Whenever a line in the data below includes the string "Allow", copy it out.

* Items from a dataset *
╭──

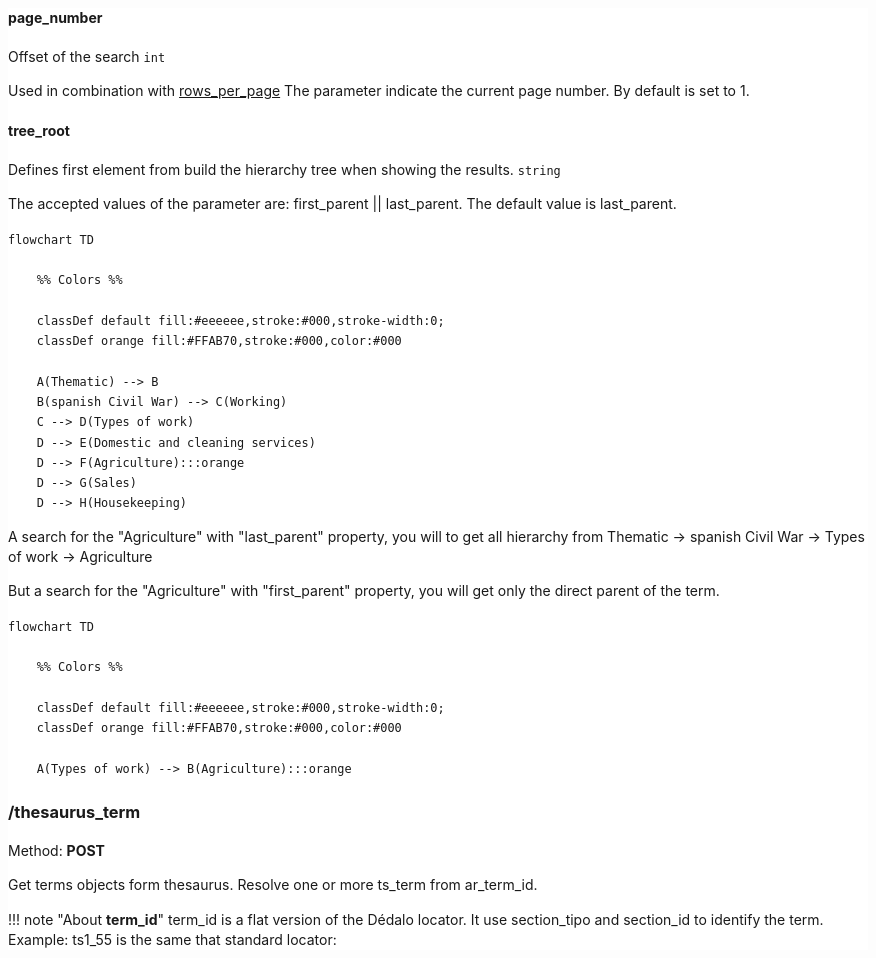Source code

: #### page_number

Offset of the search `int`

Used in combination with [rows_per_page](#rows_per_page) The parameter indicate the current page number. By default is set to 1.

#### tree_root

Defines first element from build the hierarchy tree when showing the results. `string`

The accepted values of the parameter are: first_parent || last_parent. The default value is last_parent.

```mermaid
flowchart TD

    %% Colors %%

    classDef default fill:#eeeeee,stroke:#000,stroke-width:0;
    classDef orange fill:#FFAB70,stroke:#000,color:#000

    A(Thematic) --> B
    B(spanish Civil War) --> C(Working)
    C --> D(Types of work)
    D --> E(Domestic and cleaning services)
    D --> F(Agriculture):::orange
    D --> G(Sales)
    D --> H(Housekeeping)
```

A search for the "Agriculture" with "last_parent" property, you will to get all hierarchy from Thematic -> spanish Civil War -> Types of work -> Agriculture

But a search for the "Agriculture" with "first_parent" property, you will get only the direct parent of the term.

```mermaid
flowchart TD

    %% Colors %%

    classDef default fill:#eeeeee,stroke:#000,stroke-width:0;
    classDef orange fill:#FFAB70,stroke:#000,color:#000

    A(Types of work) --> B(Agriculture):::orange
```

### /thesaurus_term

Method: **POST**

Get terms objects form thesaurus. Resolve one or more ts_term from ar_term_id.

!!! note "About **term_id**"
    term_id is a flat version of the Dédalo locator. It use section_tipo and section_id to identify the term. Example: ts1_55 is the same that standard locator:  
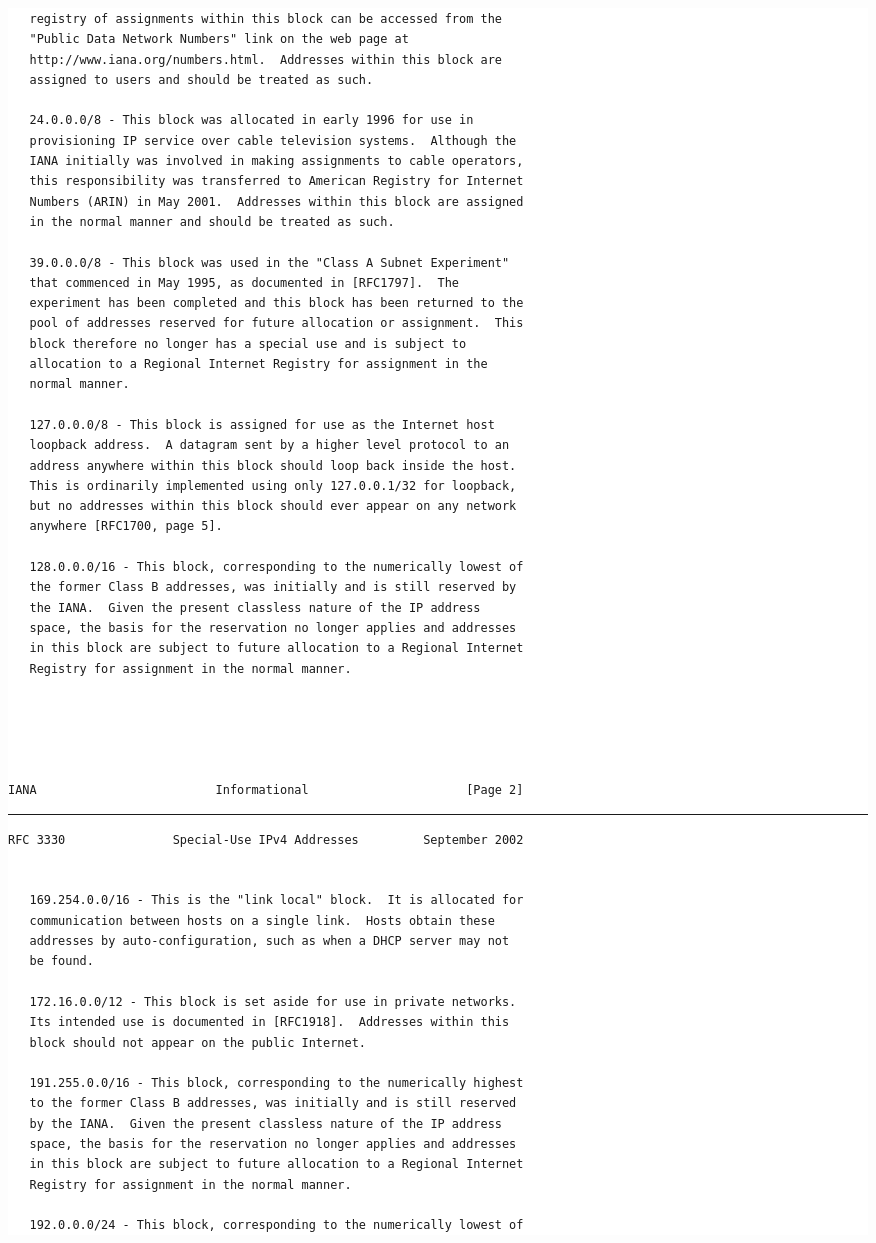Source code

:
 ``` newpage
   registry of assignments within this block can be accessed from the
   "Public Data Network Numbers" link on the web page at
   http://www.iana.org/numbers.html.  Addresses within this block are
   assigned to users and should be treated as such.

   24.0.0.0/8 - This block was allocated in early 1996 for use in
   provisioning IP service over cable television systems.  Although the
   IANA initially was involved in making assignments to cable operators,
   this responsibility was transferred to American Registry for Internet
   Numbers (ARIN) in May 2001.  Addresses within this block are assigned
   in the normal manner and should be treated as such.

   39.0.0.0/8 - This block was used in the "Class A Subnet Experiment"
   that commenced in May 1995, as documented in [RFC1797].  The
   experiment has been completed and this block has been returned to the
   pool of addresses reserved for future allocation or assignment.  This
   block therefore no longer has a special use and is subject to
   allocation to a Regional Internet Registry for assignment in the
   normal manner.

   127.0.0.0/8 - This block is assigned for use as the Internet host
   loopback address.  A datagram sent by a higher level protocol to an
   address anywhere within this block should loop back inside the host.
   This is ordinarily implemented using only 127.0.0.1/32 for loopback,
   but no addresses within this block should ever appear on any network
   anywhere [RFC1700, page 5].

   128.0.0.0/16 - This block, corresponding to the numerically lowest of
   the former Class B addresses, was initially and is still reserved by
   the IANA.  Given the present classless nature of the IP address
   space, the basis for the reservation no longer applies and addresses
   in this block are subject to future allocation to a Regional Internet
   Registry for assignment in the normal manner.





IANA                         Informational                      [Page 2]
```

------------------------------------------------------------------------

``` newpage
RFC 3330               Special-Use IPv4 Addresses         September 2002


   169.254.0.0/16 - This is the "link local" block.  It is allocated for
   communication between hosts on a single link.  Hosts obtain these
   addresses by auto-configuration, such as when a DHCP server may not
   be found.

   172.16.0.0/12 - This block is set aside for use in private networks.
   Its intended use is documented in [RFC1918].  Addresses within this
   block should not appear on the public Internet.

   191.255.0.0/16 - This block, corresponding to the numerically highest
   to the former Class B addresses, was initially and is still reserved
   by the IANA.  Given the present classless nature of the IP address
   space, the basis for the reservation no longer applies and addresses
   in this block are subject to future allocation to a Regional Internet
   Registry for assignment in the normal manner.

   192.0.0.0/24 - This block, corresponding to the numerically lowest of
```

╰──
╭──

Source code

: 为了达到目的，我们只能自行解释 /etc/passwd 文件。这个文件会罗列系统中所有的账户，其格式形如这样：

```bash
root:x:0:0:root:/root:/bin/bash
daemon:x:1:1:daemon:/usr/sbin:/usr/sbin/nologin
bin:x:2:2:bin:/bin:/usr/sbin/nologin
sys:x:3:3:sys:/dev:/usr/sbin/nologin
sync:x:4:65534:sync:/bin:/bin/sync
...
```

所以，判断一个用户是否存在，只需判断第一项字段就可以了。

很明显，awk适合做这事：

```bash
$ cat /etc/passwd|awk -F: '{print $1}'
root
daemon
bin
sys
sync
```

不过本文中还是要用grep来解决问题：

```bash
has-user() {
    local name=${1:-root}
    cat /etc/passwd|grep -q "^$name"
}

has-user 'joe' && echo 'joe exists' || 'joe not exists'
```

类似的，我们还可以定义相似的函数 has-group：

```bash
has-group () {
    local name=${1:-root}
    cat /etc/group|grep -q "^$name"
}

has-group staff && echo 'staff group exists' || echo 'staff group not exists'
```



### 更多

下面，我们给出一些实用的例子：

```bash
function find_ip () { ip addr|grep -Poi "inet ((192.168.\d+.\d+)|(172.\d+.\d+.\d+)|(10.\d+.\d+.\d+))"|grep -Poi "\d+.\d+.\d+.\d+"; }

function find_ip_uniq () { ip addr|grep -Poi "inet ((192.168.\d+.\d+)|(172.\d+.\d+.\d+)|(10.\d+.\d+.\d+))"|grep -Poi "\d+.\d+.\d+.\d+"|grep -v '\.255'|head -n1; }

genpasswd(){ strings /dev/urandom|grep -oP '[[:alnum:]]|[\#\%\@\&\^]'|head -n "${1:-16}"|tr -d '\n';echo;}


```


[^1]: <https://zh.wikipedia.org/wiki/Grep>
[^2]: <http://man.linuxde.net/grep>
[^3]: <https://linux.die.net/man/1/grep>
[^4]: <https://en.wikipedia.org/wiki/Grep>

╰──
╭──

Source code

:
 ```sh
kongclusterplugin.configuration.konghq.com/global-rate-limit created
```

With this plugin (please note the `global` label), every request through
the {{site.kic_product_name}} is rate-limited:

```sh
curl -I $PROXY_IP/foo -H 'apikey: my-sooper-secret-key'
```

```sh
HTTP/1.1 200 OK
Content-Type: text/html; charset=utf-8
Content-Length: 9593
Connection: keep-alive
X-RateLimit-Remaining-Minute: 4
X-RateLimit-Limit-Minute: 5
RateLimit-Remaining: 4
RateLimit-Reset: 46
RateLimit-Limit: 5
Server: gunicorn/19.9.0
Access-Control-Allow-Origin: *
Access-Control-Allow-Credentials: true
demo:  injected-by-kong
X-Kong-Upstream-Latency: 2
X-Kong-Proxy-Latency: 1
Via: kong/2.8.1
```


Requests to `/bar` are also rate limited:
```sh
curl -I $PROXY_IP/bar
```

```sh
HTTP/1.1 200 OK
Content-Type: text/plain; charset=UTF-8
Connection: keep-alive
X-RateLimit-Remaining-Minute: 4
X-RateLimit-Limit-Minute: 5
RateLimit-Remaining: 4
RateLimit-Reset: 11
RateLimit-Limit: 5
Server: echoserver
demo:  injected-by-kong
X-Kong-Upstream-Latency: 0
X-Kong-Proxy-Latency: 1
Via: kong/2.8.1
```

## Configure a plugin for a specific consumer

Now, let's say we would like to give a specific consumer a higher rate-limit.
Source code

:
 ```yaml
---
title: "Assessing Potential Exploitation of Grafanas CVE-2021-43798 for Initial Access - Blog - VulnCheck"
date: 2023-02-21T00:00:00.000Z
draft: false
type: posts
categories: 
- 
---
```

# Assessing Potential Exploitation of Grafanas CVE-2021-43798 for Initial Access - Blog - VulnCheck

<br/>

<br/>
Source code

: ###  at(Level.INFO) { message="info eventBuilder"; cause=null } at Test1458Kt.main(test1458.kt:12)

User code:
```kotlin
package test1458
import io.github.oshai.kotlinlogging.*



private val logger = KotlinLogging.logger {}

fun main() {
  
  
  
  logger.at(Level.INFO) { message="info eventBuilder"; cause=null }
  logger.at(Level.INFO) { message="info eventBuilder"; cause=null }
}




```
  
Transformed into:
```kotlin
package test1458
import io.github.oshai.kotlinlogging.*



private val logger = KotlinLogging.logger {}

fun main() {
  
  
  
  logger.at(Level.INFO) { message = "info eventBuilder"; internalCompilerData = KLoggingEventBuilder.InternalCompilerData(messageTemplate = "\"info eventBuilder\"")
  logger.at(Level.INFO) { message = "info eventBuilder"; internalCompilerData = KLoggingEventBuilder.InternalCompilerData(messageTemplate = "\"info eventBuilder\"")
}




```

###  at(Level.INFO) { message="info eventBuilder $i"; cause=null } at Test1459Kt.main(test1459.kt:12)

╰──

* SOLUTION TO THIS TASK *
Access-Control-Allow-Origin: *
Access-Control-Allow-Credentials: true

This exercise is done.